When I started at Uber in 2012 we were only in a handful of cities, and was essentially a high-end hire car service via UberBLACK. The real tipping point was when we introduced ridesharing with uberX. That’s when the growth really took off and we started to have a huge impact on cities.
What I love about now working in the Uber Eats business is there are plenty of really interesting ideas to make great food more easily accessible to people. As a business, we’re less than three years old so are only just getting started.
What do you see is the biggest challenge/hurdle for the business?
Finding the balance between growing fast and growing well. Sometimes it can be hard to keep up the pace of expansion, opening up new cities and markets quickly to meet consumer demand, while still focusing on enabling restaurant partners and delivery partners to fulfill a consistently great customer experience. We know that scale can enable efficiencies and therefore greater earning potential for our partners - but there are always competing priorities when so many people are involved in a marketplace.

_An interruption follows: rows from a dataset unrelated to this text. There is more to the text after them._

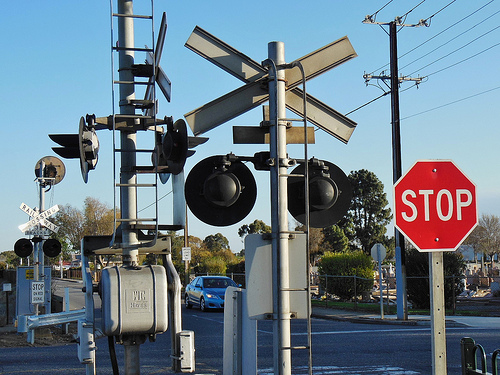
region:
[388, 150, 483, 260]
a red and white stop sign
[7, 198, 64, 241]
a railroad crossing sign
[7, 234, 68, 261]
the railroad crossing lights are off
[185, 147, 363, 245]
the back of railroad crossing lights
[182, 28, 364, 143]
the back of a railroad crossing sign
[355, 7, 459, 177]
a tall wood utility line pole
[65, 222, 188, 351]
the machine that operates the bar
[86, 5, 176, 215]
a car blocking bar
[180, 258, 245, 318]
a silver car driving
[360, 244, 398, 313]
the back of a stop sign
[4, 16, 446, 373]
a railroad crossing area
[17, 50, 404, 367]
a railroad crossing caution lights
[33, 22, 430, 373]
railroad caution lights on a pole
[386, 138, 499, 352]
a stop sign on a pole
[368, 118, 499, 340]
a stop sign on a metal pole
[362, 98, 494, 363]
a red and white sign on a pole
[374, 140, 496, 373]
a red and white sign on a metal pole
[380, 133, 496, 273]
a red and white sign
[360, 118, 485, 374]
a pole with a stop sign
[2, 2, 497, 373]
A railroad crossing scene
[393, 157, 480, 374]
This is a stop sign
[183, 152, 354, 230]
Railroad crossing signal lights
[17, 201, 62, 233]
A railroad crossing sign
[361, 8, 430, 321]
A telephone pole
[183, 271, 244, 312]
A car is stopped at the crossing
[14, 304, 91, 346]
This is a guard rail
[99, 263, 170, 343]
A control box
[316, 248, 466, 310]
Bushes are growing in the background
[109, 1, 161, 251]
A ladder is on the pole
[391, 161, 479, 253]
A red and white stop sign.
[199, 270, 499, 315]
A grey chainlink fence.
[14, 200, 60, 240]
A white and black railroad crossing sign.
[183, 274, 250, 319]
A four-door car.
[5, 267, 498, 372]
The street.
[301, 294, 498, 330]
The sidewalk.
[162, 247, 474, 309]
Green bushes.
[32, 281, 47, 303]
A black and white street sign.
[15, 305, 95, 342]
A silver guard rail.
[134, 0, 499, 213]
Power lines above the road.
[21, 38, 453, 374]
the poles are grey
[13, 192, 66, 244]
this is a rail road crossing sign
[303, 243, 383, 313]
this bush is trimmed into a funny shape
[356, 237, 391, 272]
this is a stop sign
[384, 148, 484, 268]
this sign is red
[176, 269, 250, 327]
this is a car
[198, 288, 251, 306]
the car's lights are on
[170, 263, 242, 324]
the car is silver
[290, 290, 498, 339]
this is a sidewalk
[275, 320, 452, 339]
the white lines are painted on the pavement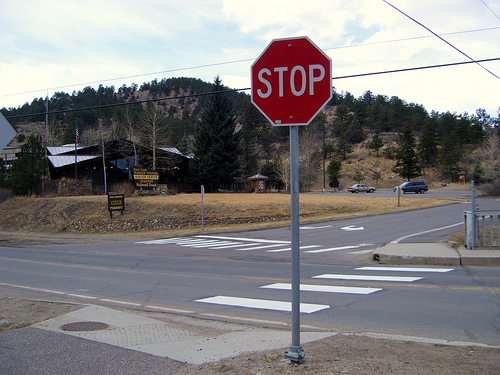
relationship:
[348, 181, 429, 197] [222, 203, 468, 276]
cars on road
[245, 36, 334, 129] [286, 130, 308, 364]
sign on post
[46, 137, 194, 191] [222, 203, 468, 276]
building across road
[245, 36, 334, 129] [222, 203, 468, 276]
sign on road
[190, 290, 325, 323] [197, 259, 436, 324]
stripes on cross walk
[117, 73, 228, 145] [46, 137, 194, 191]
hill behind building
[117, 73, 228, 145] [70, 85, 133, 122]
hill with trees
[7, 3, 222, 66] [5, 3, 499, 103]
clouds in sky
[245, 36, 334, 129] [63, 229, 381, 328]
sign at intersection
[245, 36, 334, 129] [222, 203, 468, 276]
sign next to road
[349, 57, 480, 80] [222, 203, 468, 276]
wire above road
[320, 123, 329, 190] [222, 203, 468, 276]
pole across road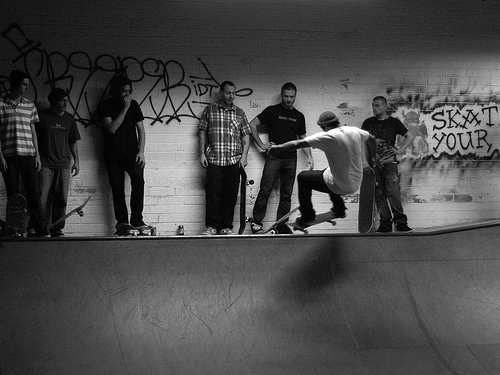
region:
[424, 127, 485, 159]
"Your" written on the wall.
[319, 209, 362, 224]
The skateboard is black.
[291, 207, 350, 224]
Feet on the skateboard.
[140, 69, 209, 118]
Graffiti on the wall.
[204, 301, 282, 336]
The ramp is grey.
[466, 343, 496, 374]
Dark grey patch on the ramp.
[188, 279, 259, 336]
Scuff mark on the ramp.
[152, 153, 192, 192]
The wall is white.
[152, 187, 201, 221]
The wall is made of brick.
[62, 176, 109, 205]
Paint coming off the brick.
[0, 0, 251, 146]
graffiti is on the wall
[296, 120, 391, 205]
man's shirt is white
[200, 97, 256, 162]
man's shirt is plaid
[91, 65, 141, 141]
man is covering his mouth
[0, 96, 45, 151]
man's shirt is striped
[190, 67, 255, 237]
man holding a skateboard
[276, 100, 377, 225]
the man is sktateboarding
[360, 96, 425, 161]
man's hand is on hip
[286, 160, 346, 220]
man's pants are black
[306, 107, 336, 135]
man wearing a hat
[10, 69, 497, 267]
Men stand on side of skateboard ramp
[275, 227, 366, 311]
The ramp has a shadow on it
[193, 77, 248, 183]
One man is wearing a plaid shirt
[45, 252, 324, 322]
The ramp is scratched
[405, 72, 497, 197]
There is graffiti on the wall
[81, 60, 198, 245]
Man bites finger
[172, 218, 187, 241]
A shoe sits on the edge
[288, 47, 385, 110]
The wall is chipping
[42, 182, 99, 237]
The skateboard sitting diagonally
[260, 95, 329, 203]
Man wearing tshirt with wording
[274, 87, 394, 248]
a man in white shirt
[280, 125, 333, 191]
a man in white shirt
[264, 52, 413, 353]
a man in white shirt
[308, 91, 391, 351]
a man in white shirt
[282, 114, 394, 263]
the man in white shirt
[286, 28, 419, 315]
the man in white shirt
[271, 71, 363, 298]
the man in white shirt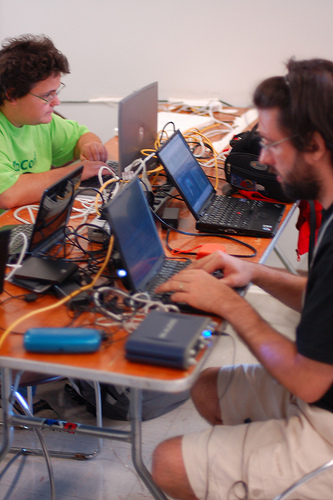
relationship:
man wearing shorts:
[142, 58, 329, 500] [187, 357, 329, 499]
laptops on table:
[6, 79, 283, 316] [1, 81, 305, 396]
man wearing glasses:
[142, 58, 329, 500] [256, 131, 307, 162]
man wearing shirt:
[1, 29, 108, 212] [1, 114, 91, 195]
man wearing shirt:
[142, 58, 329, 500] [290, 216, 332, 413]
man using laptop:
[142, 58, 329, 500] [107, 175, 240, 310]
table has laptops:
[1, 81, 305, 396] [6, 79, 283, 316]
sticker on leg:
[40, 417, 83, 435] [1, 367, 179, 498]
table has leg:
[1, 81, 305, 396] [1, 367, 179, 498]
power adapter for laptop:
[155, 196, 181, 234] [148, 125, 291, 241]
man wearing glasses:
[1, 29, 108, 212] [30, 79, 68, 110]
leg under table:
[1, 367, 179, 498] [1, 81, 305, 396]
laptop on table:
[148, 125, 291, 241] [1, 81, 305, 396]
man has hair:
[1, 29, 108, 212] [1, 36, 65, 97]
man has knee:
[142, 58, 329, 500] [190, 363, 220, 420]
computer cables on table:
[21, 141, 233, 333] [1, 81, 305, 396]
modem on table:
[221, 134, 299, 198] [1, 81, 305, 396]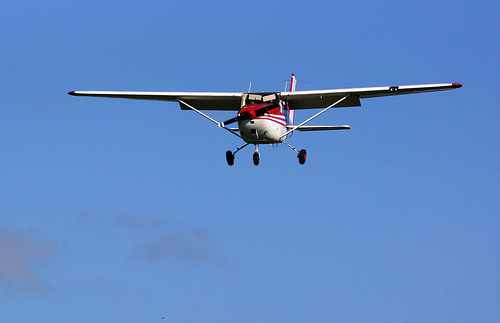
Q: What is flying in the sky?
A: Airplane.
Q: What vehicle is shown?
A: A plane.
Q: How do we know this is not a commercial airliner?
A: The size and shape is wrong.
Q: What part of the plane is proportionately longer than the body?
A: The plane's wings.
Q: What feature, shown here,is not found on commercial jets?
A: The propeller.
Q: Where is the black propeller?
A: On the nose of the plane.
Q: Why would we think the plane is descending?
A: The wheels are showing, indicating the landing gear is ready.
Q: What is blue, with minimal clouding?
A: The sky.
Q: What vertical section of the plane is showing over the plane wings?
A: The plane's tail.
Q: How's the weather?
A: Sunny.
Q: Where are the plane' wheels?
A: Underneath.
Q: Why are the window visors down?
A: The plane is flying into the sun.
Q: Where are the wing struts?
A: Under the wings.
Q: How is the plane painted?
A: Red and white.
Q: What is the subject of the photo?
A: Plane.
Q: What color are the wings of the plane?
A: White.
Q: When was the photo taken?
A: Daytime.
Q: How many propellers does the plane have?
A: One.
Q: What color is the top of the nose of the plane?
A: Red.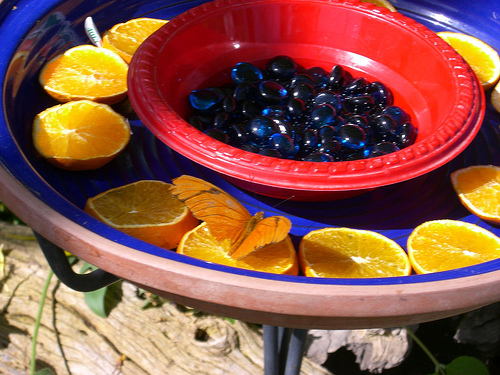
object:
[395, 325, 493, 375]
leaves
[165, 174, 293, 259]
butterfly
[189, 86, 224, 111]
pebbles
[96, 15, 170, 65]
orange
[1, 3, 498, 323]
platter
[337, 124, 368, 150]
gems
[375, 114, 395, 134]
gems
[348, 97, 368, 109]
gems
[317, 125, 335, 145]
gems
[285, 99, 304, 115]
gems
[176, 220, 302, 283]
orange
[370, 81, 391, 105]
jewel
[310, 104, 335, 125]
jewel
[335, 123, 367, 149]
jewel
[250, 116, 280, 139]
jewel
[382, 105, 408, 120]
jewel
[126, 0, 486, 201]
bowl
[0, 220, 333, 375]
wood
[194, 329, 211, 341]
hole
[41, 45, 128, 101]
fruit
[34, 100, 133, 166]
fruit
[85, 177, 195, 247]
fruit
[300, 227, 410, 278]
fruit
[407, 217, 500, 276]
fruit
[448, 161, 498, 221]
orange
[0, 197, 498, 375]
ground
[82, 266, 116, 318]
leaf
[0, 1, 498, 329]
bowl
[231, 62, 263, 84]
pebbles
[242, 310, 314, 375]
metal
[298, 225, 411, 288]
fruit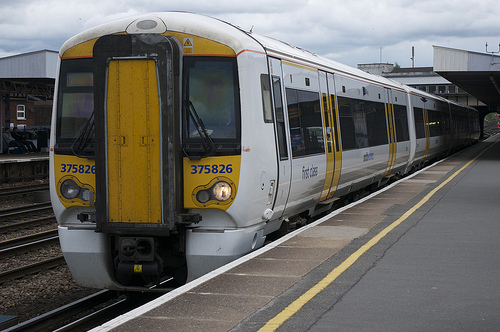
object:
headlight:
[195, 180, 232, 203]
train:
[384, 88, 396, 176]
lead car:
[48, 12, 301, 292]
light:
[212, 181, 232, 201]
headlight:
[59, 178, 93, 201]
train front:
[48, 11, 249, 291]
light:
[59, 179, 80, 200]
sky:
[0, 0, 499, 71]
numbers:
[190, 162, 241, 175]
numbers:
[60, 155, 97, 179]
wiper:
[182, 101, 215, 161]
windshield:
[182, 57, 235, 144]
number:
[190, 164, 233, 174]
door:
[106, 58, 162, 224]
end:
[50, 29, 261, 293]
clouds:
[231, 0, 500, 64]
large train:
[49, 11, 484, 294]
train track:
[2, 284, 176, 331]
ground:
[317, 52, 380, 97]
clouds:
[1, 0, 499, 67]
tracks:
[0, 164, 135, 332]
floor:
[124, 131, 192, 186]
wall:
[232, 146, 292, 209]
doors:
[318, 71, 344, 203]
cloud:
[361, 0, 500, 37]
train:
[48, 11, 294, 293]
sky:
[257, 1, 484, 49]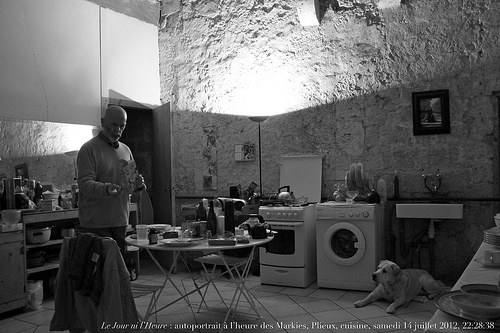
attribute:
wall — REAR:
[256, 77, 316, 124]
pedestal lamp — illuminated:
[250, 120, 263, 203]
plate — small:
[440, 272, 499, 318]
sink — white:
[397, 184, 474, 232]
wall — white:
[3, 3, 170, 197]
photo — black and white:
[10, 10, 491, 331]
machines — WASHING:
[257, 191, 402, 302]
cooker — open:
[188, 107, 325, 293]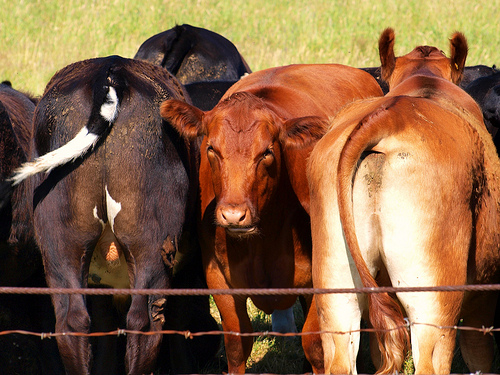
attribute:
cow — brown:
[220, 26, 343, 316]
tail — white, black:
[0, 50, 126, 191]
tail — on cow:
[318, 96, 439, 373]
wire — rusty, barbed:
[1, 322, 498, 347]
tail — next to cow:
[10, 81, 138, 210]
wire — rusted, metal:
[5, 279, 499, 296]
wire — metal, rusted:
[2, 321, 499, 338]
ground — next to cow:
[361, 92, 398, 138]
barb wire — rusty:
[177, 280, 302, 302]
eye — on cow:
[258, 147, 273, 159]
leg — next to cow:
[304, 124, 369, 371]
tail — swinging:
[333, 103, 419, 374]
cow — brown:
[140, 55, 397, 357]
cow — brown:
[161, 50, 498, 364]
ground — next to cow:
[194, 285, 314, 373]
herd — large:
[0, 27, 492, 357]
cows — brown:
[188, 62, 370, 373]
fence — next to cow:
[134, 253, 484, 338]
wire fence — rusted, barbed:
[4, 320, 498, 344]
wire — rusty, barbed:
[116, 250, 399, 360]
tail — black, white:
[23, 108, 126, 163]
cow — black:
[132, 17, 252, 97]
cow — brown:
[298, 22, 498, 373]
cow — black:
[0, 75, 38, 372]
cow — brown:
[157, 62, 385, 372]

What one tip would you give to people who aspire to work for a massive company like Uber?
Confidence beats experience at the beginning of your career. Just go for it and don’t be afraid of applying for the wrong job or failing at it. Ultimately, getting your foot in the door is the biggest hurdle, and then you need to run as fast as you can to keep up. Hard work and persistence pays off. Even if it doesn’t work out, you’ll be better for having gone through the experience.
What does the Uber/UberEats team look like?
It’s pretty small, but growing fast! We now have more than 200 cities live on the Uber Eats app, so we’re hiring like crazy to keep up. Generally leadership is pretty evenly distributed. So we’ve got great leaders running an excellent business in the Australia and New Zealand region, and they’ve got a lot of scope to build a business that’s right for locals.
What do you look for in employees?
I look for people who focus on solutions. You can tell in an interview pretty quickly whether someone is excited to help solve a problem, or whether they want to be perceived as a problem solver. Generally the traits that problem solvers express are empathy (because you need to get inside other people’s heads to solve their problems); humility (because you need to take yourself out of the equation to solve it); and curiosity (because asking “why” is the hallmark of progress).
What do you see as the biggest growth section of your business?
Food! Food is huge, and there are so many problems to solve. Google ‘food deserts’ (not ‘desserts’) to get a sense for what I mean.
Where do you see Uber/UberEats over the next 5-10 years?
We’ve got to be the best for our customers. I think that means solving more problems for them - such as how we can enable more orders for restaurant partners - but it also means we’ve got to continually push the boundaries on how problems get solved. Sometimes this means crazy ideas. Sometimes those crazy ideas will pay off in unexpected ways. I personally can’t wait for burritos to be delivered by a drone.
I want Uber to be the world’s best place to work. I’ve grown up with this company and have a lot of love for it, so I’d like to see us continue to be a place where great people can start and build their careers.
What’s your next step?
I would like to get my team to a place where they’re all humming without me, so I can get some time to think about what’s next!